Astrocyte has developed AST-004, a promising therapeutic for TBI. AST-004 has significant efficacy across a broad range of preclinical TBI models, demonstrating reductions in cell death, edema, and markers of neuronal and astrocyte injury. In a repetitive TBI mouse model, our treatment approach reduced long-term neurological deficits in motor coordination and anxiety. Importantly, AST-004 reduced edema and brain injury markers in a large animal porcine TBI model. AST-004 has shown preliminary efficacy in AD with increased brain cell viability in two AD mouse models. Thus, this support from the BrightFocus Foundation and MTEC can significantly accelerate the development of this novel and promising therapy for mild and severe TBIs that can limit the short and long-term negative effects associated with TBIs. If successful in protecting the human brain after TBI, the treatment will also be assessed for the potential to protect the degenerating brain in AD patients.

Unique and Innovative

Astrocyte has developed AST-004, a promising therapeutic for TBI. AST-004 has significant efficacy across a broad range of preclinical TBI models, demonstrating reductions in cell death, edema, and markers of neuronal and astrocyte injury. In a repetitive TBI mouse model, our treatment approach reduced long-term neurological deficits in motor coordination and anxiety. Importantly, AST-004 reduced edema and brain injury markers in a large animal porcine TBI model.

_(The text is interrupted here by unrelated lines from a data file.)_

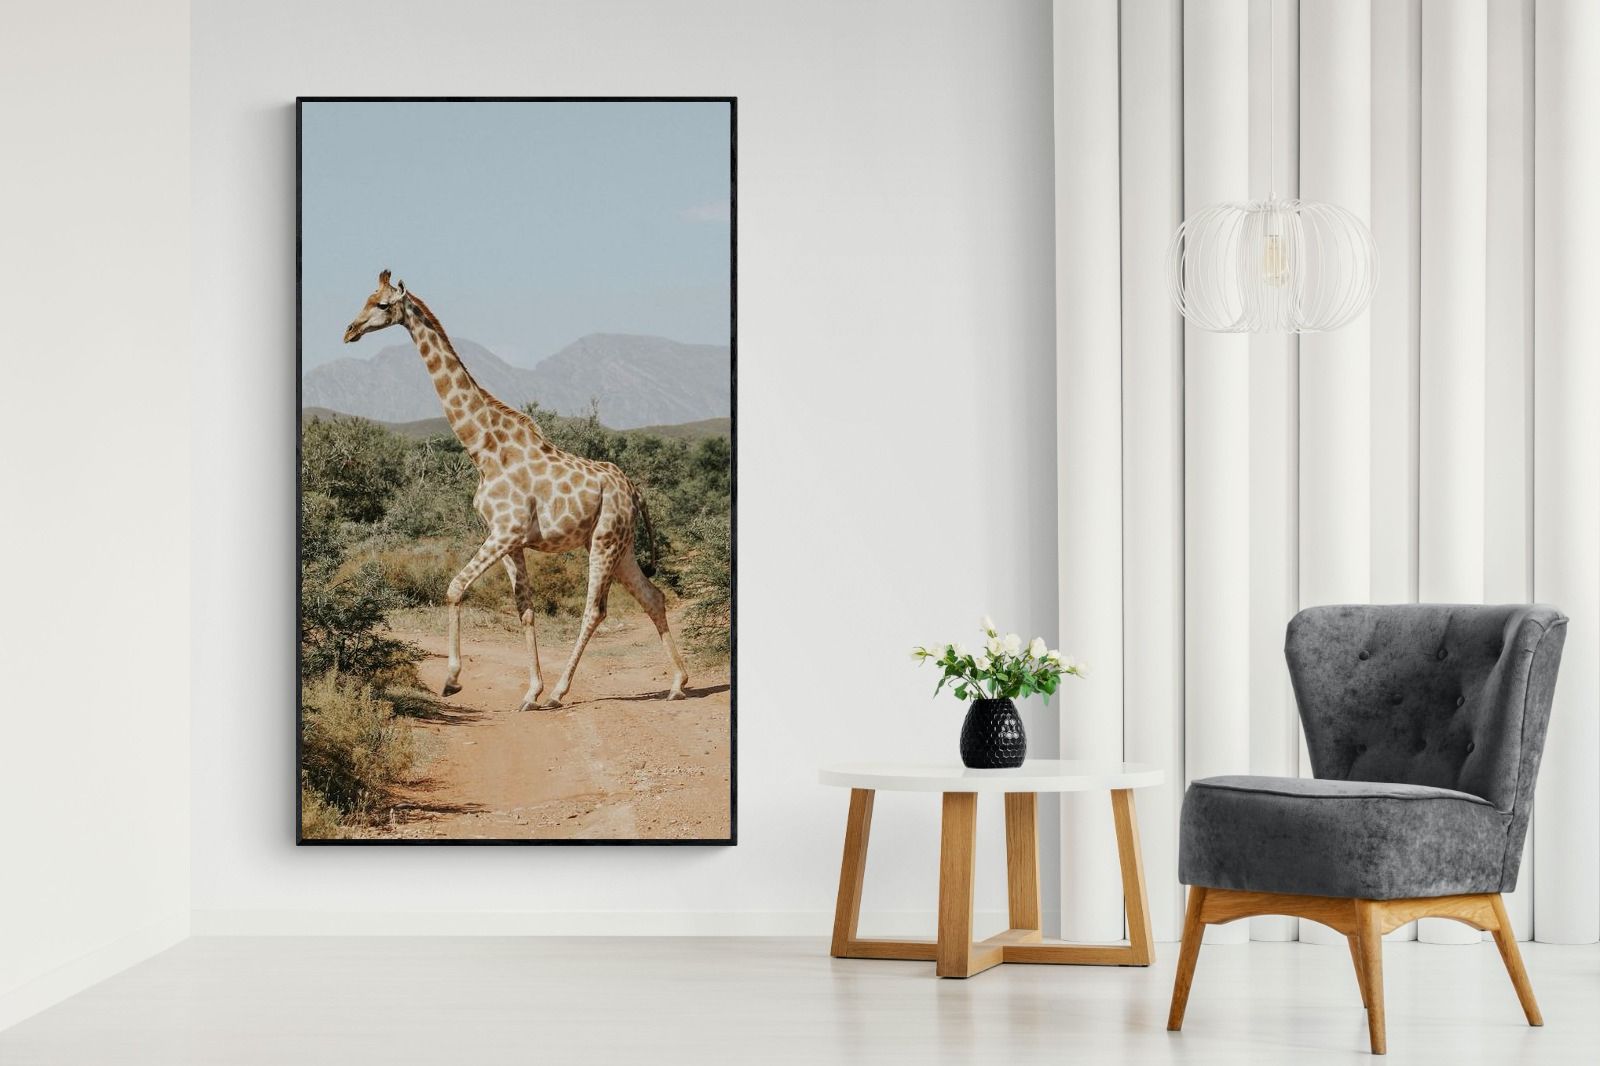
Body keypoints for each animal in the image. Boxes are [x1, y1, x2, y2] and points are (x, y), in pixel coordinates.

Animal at [342, 270, 689, 710]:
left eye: (383, 305)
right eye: (365, 298)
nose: (349, 331)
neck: (484, 449)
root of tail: (633, 489)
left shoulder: (505, 532)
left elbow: (455, 588)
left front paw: (452, 680)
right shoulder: (510, 540)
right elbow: (525, 609)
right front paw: (530, 691)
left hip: (605, 540)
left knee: (595, 610)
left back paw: (560, 692)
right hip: (621, 545)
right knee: (653, 597)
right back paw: (677, 683)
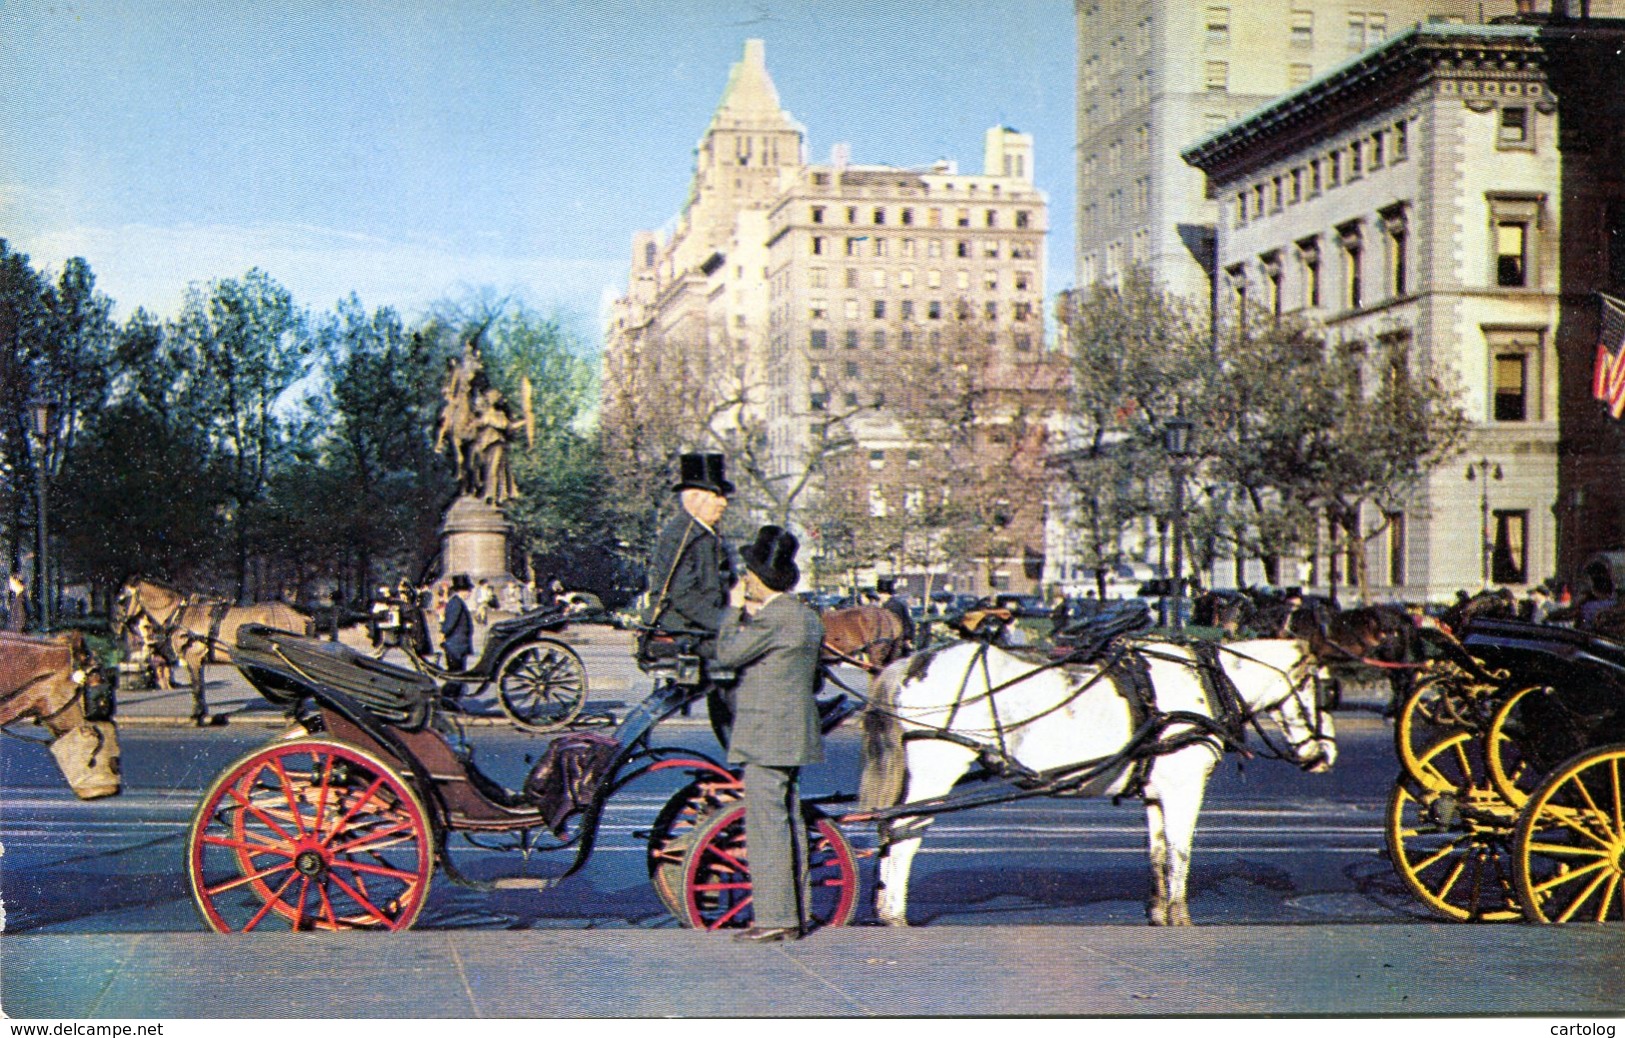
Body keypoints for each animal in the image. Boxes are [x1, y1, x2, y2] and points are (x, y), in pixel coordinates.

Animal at [117, 581, 310, 727]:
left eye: (121, 600)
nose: (118, 626)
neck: (181, 613)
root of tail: (299, 616)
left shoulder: (193, 658)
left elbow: (196, 686)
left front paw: (197, 716)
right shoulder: (197, 660)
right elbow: (200, 687)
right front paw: (202, 714)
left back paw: (293, 712)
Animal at [858, 636, 1339, 929]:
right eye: (1323, 691)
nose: (1328, 755)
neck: (1205, 682)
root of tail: (912, 661)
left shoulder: (1157, 793)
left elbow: (1158, 853)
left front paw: (1158, 913)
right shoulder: (1184, 788)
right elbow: (1180, 852)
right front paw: (1180, 917)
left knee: (888, 832)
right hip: (936, 770)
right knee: (902, 834)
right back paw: (893, 914)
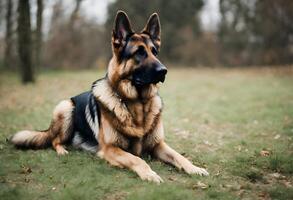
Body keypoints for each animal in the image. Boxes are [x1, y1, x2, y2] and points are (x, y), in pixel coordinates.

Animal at [10, 10, 208, 183]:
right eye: (139, 52)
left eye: (154, 52)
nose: (164, 71)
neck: (138, 104)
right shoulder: (111, 149)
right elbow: (137, 159)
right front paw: (150, 174)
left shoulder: (158, 145)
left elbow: (179, 156)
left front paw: (195, 168)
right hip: (66, 108)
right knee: (54, 140)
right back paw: (63, 150)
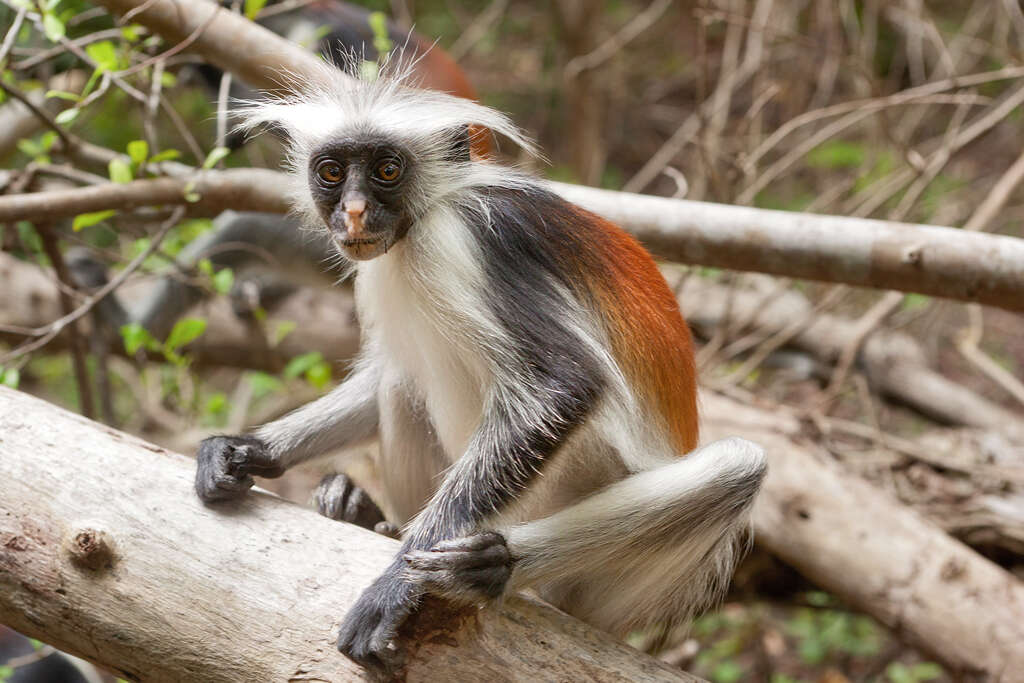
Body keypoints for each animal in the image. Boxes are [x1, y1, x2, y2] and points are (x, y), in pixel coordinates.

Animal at [193, 61, 770, 675]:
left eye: (388, 170)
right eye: (330, 172)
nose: (353, 211)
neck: (420, 223)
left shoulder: (463, 239)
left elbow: (563, 384)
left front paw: (397, 582)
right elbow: (383, 373)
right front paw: (248, 449)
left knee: (739, 465)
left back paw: (489, 566)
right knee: (400, 383)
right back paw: (370, 516)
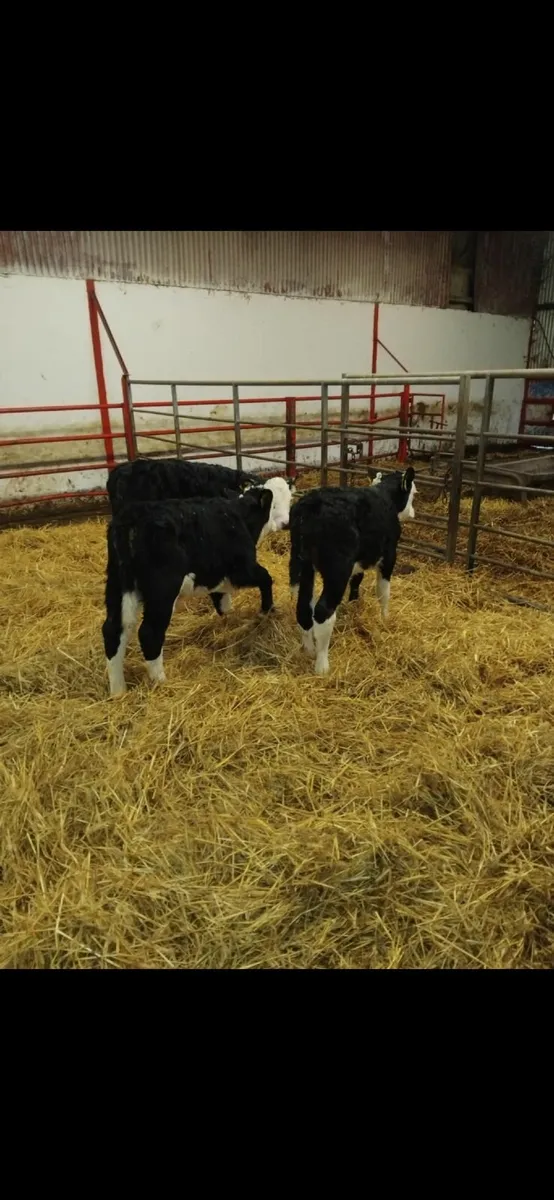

AST-004 has shown preliminary efficacy in AD with increased brain cell viability in two AD mouse models.

Foreseeable Benefits

Thus, this support from the BrightFocus Foundation and MTEC can significantly accelerate the development of this novel and promising therapy for mild and severe TBIs that can limit the short and long-term negative effects associated with TBIs. If successful in protecting the human brain after TBI, the treatment will also be assessed for the potential to protect the degenerating brain in AD patients.